Her artistic talents evolved throughout her school years. According to Gene Saraceni, during Elyse’s junior year at Greensburg Central Catholic High School, she submitted a portfolio to the Pennsylvania Governor’s School for the Arts and was accepted in the prestigious art program the following summer. One of her prints was displayed in the Governor Dick Thornburgh’s office.
“By her senior year in high school, Lisi was an accomplished pianist and had grown proficient on several instruments and in music composition. When it came time to apply to college, she had trouble deciding whether to major in art or music. Lisi chose Seton Hill because she enjoyed the flexibility of taking coursework in both areas of study,” said Gene Saraceni.
Her composition skills were honed when she studied at the Royal Academy of Music through an exchange program with Regent’s College. She won a scholarship based on academic merit, recommendations, and an audition. In fact, her experience and the encouragement she received at the Royal Academy of Music led Elyse to shift her focus from piano performance to composition.
“Lisi told us about the wonderful practice rooms she used at the Royal Academy, rooms with Oriental rugs and Steinways. The sound of the Steinway thrilled and inspired her. We felt that a gift of music, of Steinways for instructional use, will inspire other students and be a perfect way to remember Lisi and her buoyant spirit,” said Gene Saraceni.

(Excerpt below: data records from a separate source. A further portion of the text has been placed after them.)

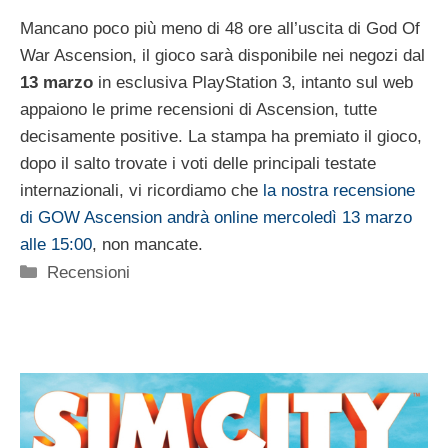
Mancano poco più meno di 48 ore all’uscita di God Of
War Ascension, il gioco sarà disponibile nei negozi dal
13 marzo
in esclusiva PlayStation 3, intanto sul web
appaiono le prime recensioni di Ascension, tutte
decisamente positive. La stampa ha premiato il gioco,
dopo il salto trovate i voti delle principali testate
internazionali, vi ricordiamo che
la nostra recensione
di GOW Ascension andrà online mercoledì 13 marzo
alle 15:00
, non mancate.
Categorie
Recensioni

Seton Hill President, JoAnne Boyle commented, “In a combined total of more than 70 years at Seton Hill, Gene and Iva Saraceni served in just about every capacity in our theatre program. Known affectionately as 'Doc' and 'Mrs. S.' during their tenure on campus, their legacy at Seton Hill remains enduring. Gene Saraceni directed 76 plays in the former Reeves Theatre and Iva Saraceni directed at least 15 campus shows and worked on set and costume design in countless others. We are grateful for their generous gift. It truly honors Elyse’s love of music while celebrating our new Performing Arts Center and Seton Hill’s commitment to the arts in a profound way.”
And the piano that started it all for Elyse Saraceni? Today, the century year-old Krakauer Brothers piano is played by Rachel Elyse Saraceni, the Saraceni’s nine-year-old granddaughter who resides in Dobbs Ferry, N.Y. Gene Saraceni commented, “Lisi would be delighted that Rachel is enjoying the Krakauer and Iva and I are pleased that the arts remain paramount in our family.”